WHAT YOU WILL DO » The records below should be printed once more, exactly as they appear.
************
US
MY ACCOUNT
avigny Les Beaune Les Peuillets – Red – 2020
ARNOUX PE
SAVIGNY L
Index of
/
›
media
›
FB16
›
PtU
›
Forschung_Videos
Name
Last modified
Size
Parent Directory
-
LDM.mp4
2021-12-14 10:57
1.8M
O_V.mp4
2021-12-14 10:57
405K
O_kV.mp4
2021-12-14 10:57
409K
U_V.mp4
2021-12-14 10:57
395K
************
YOUR SOLUTION »
US
MY ACCOUNT
avigny Les Beaune Les Peuillets – Red – 2020
ARNOUX PE
SAVIGNY L
Index of
/
›
media
›
FB16
›
PtU
›
Forschung_Videos
Name
Last modified
Size
Parent Directory
-
LDM.mp4
2021-12-14 10:57
1.8M
O_V.mp4
2021-12-14 10:57
405K
O_kV.mp4
2021-12-14 10:57
409K
U_V.mp4
2021-12-14 10:57
395K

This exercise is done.